Apologies if this is the wrong place to ask, but I couldn't find any contact details: is output text that the player will read (e.g. "You are in a dark hallway") included in the character limit?
I totally understand if it is; just want to be certain.
Absolutely brilliant use of Bitsy graphics, both in terms of attractiveness and how they change according to the plot. While the music isn't yours, it fits the mood perfectly. I found the writing a bit ponderous and melodramatic, but then again, that arguably fits the Gothic/Romantic concept. Still, even if the writing style wasn't too my liking, the text does a good job conveying the creative process. Thank you for making this; playing it was a great experience.
I haven't played a lot of Bitsy games, but yours is certainly the most atmospheric I've played so far. The music is excellent, and you've got a lot of mileage out of the Bitsy graphics. Great use of colour and font effects. I wasn't too fond of the unexpected deaths; just stopping you from leaving the town until you've checked in at the inn/met Jonathan would be enough. All in all, very atmospheric adaptation despite its simple graphics.
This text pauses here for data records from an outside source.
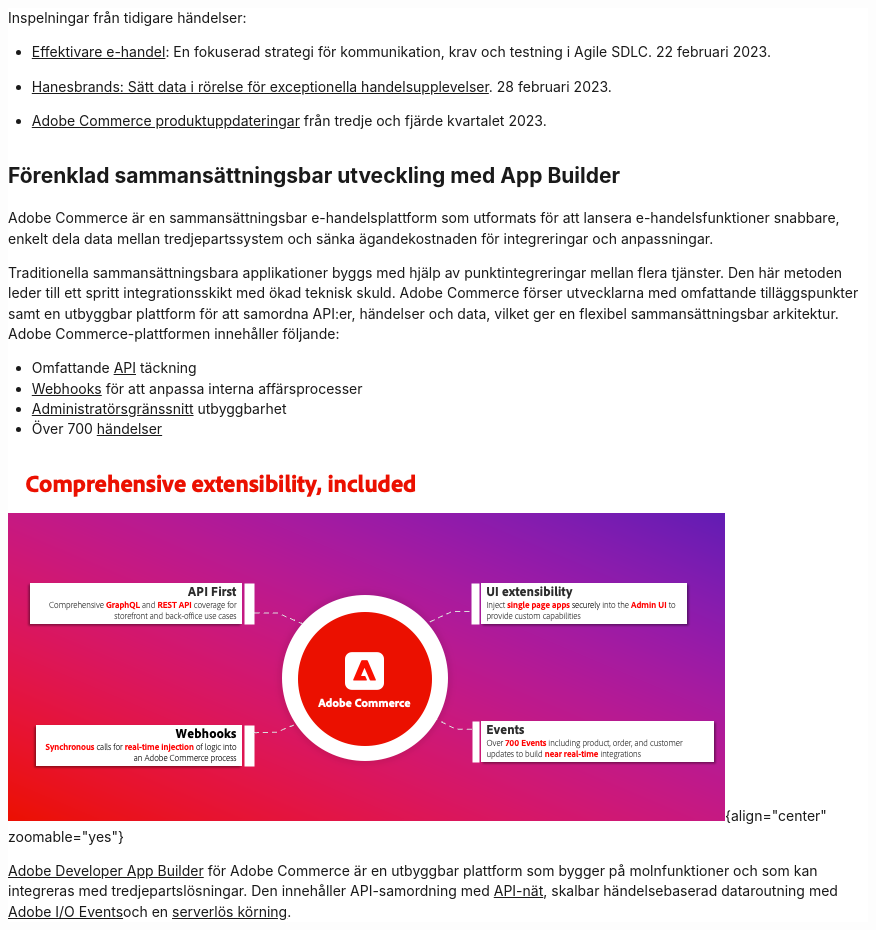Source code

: Inspelningar från tidigare händelser:

- [Effektivare e-handel](https://experienceleague.adobe.com/docs/events/learn-from-your-peers-recordings/commerce/feb2024/agile-sdlc.html?lang=en): En fokuserad strategi för kommunikation, krav och testning i Agile SDLC. 22 februari 2023.

- [Hanesbrands: Sätt data i rörelse för exceptionella handelsupplevelser](https://engage.adobe.com/Q1PersWBR-register1.html). 28 februari 2023.

- [Adobe Commerce produktuppdateringar](https://experienceleague.adobe.com/docs/events/adobe-commerce-product-update-recordings/overview.html?lang=en) från tredje och fjärde kvartalet 2023.

## Förenklad sammansättningsbar utveckling med App Builder

Adobe Commerce är en sammansättningsbar e-handelsplattform som utformats för att lansera e-handelsfunktioner snabbare, enkelt dela data mellan tredjepartssystem och sänka ägandekostnaden för integreringar och anpassningar.

Traditionella sammansättningsbara applikationer byggs med hjälp av punktintegreringar mellan flera tjänster. Den här metoden leder till ett spritt integrationsskikt med ökad teknisk skuld. Adobe Commerce förser utvecklarna med omfattande tilläggspunkter samt en utbyggbar plattform för att samordna API:er, händelser och data, vilket ger en flexibel sammansättningsbar arkitektur. Adobe Commerce-plattformen innehåller följande:

- Omfattande [API](https://developer.adobe.com/commerce/webapi/) täckning
- [Webhooks](https://developer.adobe.com/commerce/extensibility/webhooks/) för att anpassa interna affärsprocesser
- [Administratörsgränssnitt](https://developer.adobe.com/commerce/extensibility/admin-ui-sdk/) utbyggbarhet
- Över 700 [händelser](https://experienceleague.adobe.com/docs/commerce-learn/tutorials/adobe-developer-app-builder/io-events/getting-started-io-events.html)

![Omfattande utbyggbar grafik](../assets/release/comprehensive-extensibility.png){align="center" zoomable="yes"}

[Adobe Developer App Builder](https://experienceleague.adobe.com/docs/commerce-learn/tutorials/adobe-developer-app-builder/introduction-to-app-builder.html) för Adobe Commerce är en utbyggbar plattform som bygger på molnfunktioner och som kan integreras med tredjepartslösningar. Den innehåller API-samordning med [API-nät](https://experienceleague.adobe.com/docs/commerce-learn/tutorials/adobe-developer-app-builder/api-mesh/getting-started-api-mesh.html), skalbar händelsebaserad dataroutning med [Adobe I/O Events](https://developer.adobe.com/events/docs/)och en [serverlös körning](https://developer.adobe.com/runtime/docs/guides/overview/howitworks/).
Very good retelling of a rather scary part of the Old Testament, and the sound effects made it intense. Non-interactive, but I'm not going to complain about that, any more than I complain about films being non-interactive. My only complaint is that it took a very long time for new text to appear; I often wondered whether I'd reached the end or whether there was more to come.
That's a nitpick. This is a very high-quality work.
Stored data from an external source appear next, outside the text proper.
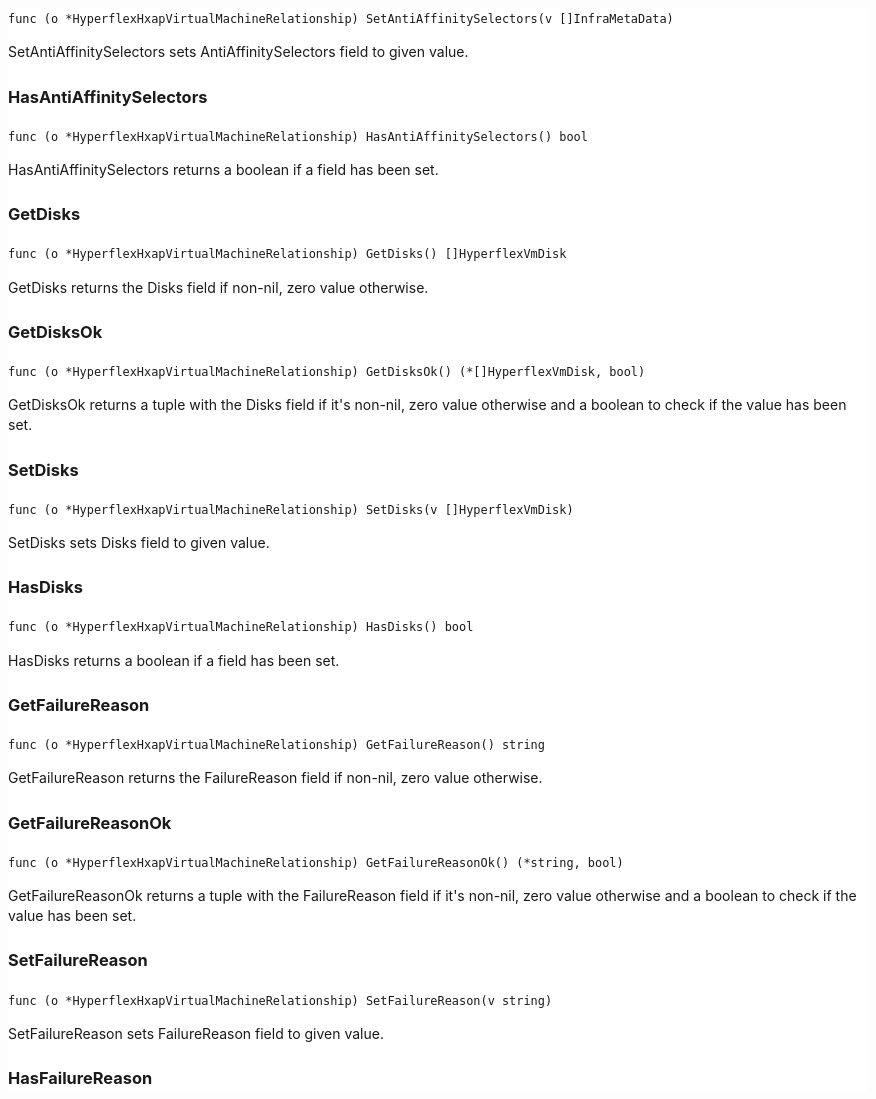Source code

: `func (o *HyperflexHxapVirtualMachineRelationship) SetAntiAffinitySelectors(v []InfraMetaData)`

SetAntiAffinitySelectors sets AntiAffinitySelectors field to given value.

### HasAntiAffinitySelectors

`func (o *HyperflexHxapVirtualMachineRelationship) HasAntiAffinitySelectors() bool`

HasAntiAffinitySelectors returns a boolean if a field has been set.

### GetDisks

`func (o *HyperflexHxapVirtualMachineRelationship) GetDisks() []HyperflexVmDisk`

GetDisks returns the Disks field if non-nil, zero value otherwise.

### GetDisksOk

`func (o *HyperflexHxapVirtualMachineRelationship) GetDisksOk() (*[]HyperflexVmDisk, bool)`

GetDisksOk returns a tuple with the Disks field if it's non-nil, zero value otherwise
and a boolean to check if the value has been set.

### SetDisks

`func (o *HyperflexHxapVirtualMachineRelationship) SetDisks(v []HyperflexVmDisk)`

SetDisks sets Disks field to given value.

### HasDisks

`func (o *HyperflexHxapVirtualMachineRelationship) HasDisks() bool`

HasDisks returns a boolean if a field has been set.

### GetFailureReason

`func (o *HyperflexHxapVirtualMachineRelationship) GetFailureReason() string`

GetFailureReason returns the FailureReason field if non-nil, zero value otherwise.

### GetFailureReasonOk

`func (o *HyperflexHxapVirtualMachineRelationship) GetFailureReasonOk() (*string, bool)`

GetFailureReasonOk returns a tuple with the FailureReason field if it's non-nil, zero value otherwise
and a boolean to check if the value has been set.

### SetFailureReason

`func (o *HyperflexHxapVirtualMachineRelationship) SetFailureReason(v string)`

SetFailureReason sets FailureReason field to given value.

### HasFailureReason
That's excellent! I'm always impressed when people create this type of more RPG-like games in platforms like Twine, and this one is fairly in-depth (or at least seems to be, which is what counts) and well-written in its sparse way. I might come back and play this again later.
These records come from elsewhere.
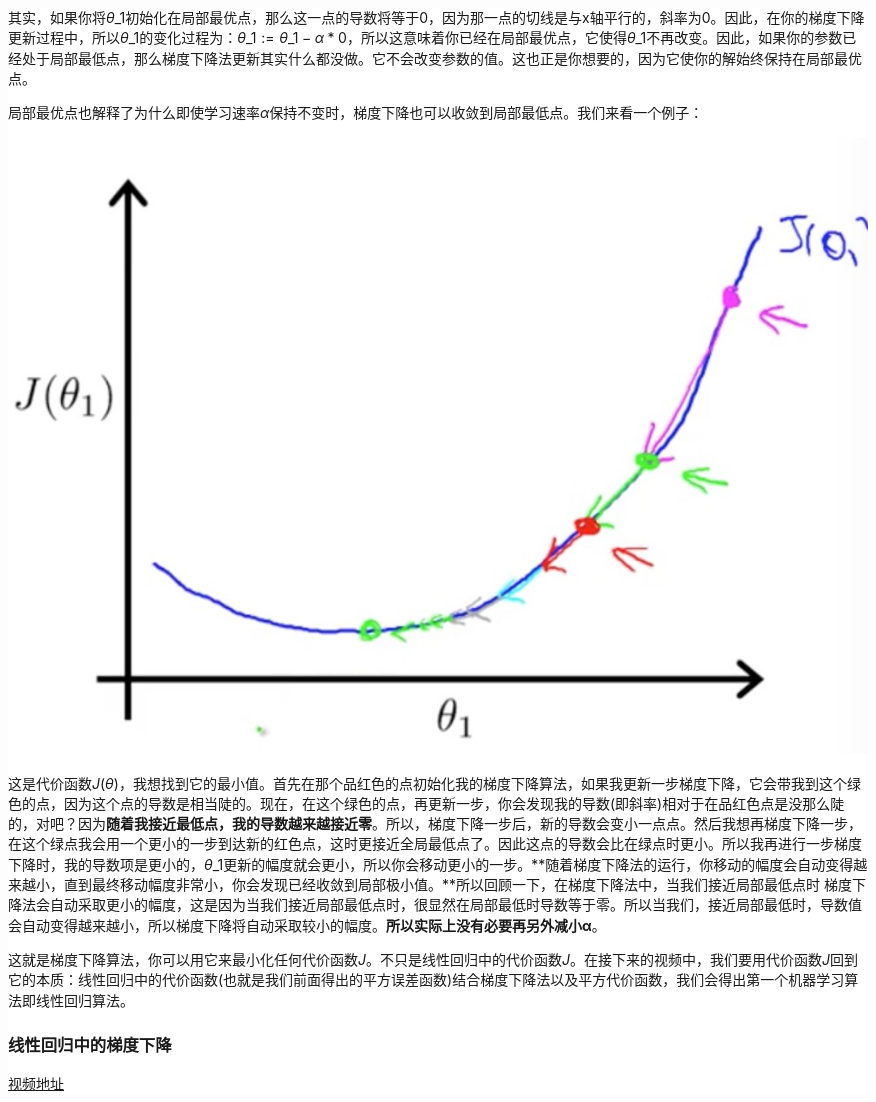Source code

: 其实，如果你将$θ\_{1}$初始化在局部最优点，那么这一点的导数将等于0，因为那一点的切线是与x轴平行的，斜率为0。因此，在你的梯度下降更新过程中，所以$θ\_{1}$的变化过程为：$θ\_{1} := θ\_{1} - α * 0$，所以这意味着你已经在局部最优点，它使得$θ\_{1}$不再改变。因此，如果你的参数已经处于局部最低点，那么梯度下降法更新其实什么都没做。它不会改变参数的值。这也正是你想要的，因为它使你的解始终保持在局部最优点。

局部最优点也解释了为什么即使学习速率$α$保持不变时，梯度下降也可以收敛到局部最低点。我们来看一个例子：

![](/img/16_07_24/018.png)

这是代价函数$J(θ)$，我想找到它的最小值。首先在那个品红色的点初始化我的梯度下降算法，如果我更新一步梯度下降，它会带我到这个绿色的点，因为这个点的导数是相当陡的。现在，在这个绿色的点，再更新一步，你会发现我的导数(即斜率)相对于在品红色点是没那么陡的，对吧？因为**随着我接近最低点，我的导数越来越接近零**。所以，梯度下降一步后，新的导数会变小一点点。然后我想再梯度下降一步，在这个绿点我会用一个更小的一步到达新的红色点，这时更接近全局最低点了。因此这点的导数会比在绿点时更小。所以我再进行一步梯度下降时，我的导数项是更小的，$θ\_{1}$更新的幅度就会更小，所以你会移动更小的一步。**随着梯度下降法的运行，你移动的幅度会自动变得越来越小，直到最终移动幅度非常小，你会发现已经收敛到局部极小值。**所以回顾一下，在梯度下降法中，当我们接近局部最低点时 梯度下降法会自动采取更小的幅度，这是因为当我们接近局部最低点时，很显然在局部最低时导数等于零。所以当我们，接近局部最低时，导数值会自动变得越来越小，所以梯度下降将自动采取较小的幅度。**所以实际上没有必要再另外减小α**。

这就是梯度下降算法，你可以用它来最小化任何代价函数$J$。不只是线性回归中的代价函数$J$。在接下来的视频中，我们要用代价函数$J$回到它的本质：线性回归中的代价函数(也就是我们前面得出的平方误差函数)结合梯度下降法以及平方代价函数，我们会得出第一个机器学习算法即线性回归算法。

### 线性回归中的梯度下降

[视频地址](https://www.coursera.org/learn/machine-learning/lecture/kCvQc/gradient-descent-for-linear-regression)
OK, this is seriously hard to review without spoiling, but there was that one moment when I knew exactly what the next line was going to be, and my breath stuck in my throat.
If you've played it, you'll know the bit I'm talking about.
A lot of people should play this. This is what a pro-men's rights work *should* look like.
Great writing and excellent use of effects. Really makes you recoil from clicking, because you know what's going to happen.
Damn, that's depressing. I cared so much for those little guys. Still, I don't regret playing.
I've never played a Twine game where you can click on different images to proceed. Very interesting work.
I've enjoyed all your games so far (as far as I can recall), and this is no exception. Smart pun/concept/idea (I think I did a double take when I got it), and strikes a balance between "sweet" and "surreal". Very light and simple, but I think it'll stay with me for a long time.
@Chaoseed: Think of it as a pun. In the world of this game, a "moth-er" isn't a female parent; it's the one who creates moths.
This is probably the entry I enjoyed most (so far, at least). Beautiful writing, and the puzzle is great: essentially an exploration puzzle, but one that requires you to understand the dream-logic of the world. I'm extremely impressed and a bit envious.
This may be the entry that impressed me the most. Really simple, and the battles got a bit samey towards the end (though not enough so to make me stop playing), but I'm just impressed someone did this in Twine. Very good work, kudos!
@Chaoseed: Thanks! I actually wouldn't mind expanding this idea into a rather larger game. My original idea included a lot of other things to create, like more rooms and NPCs, but that ended up going way over the wordcount.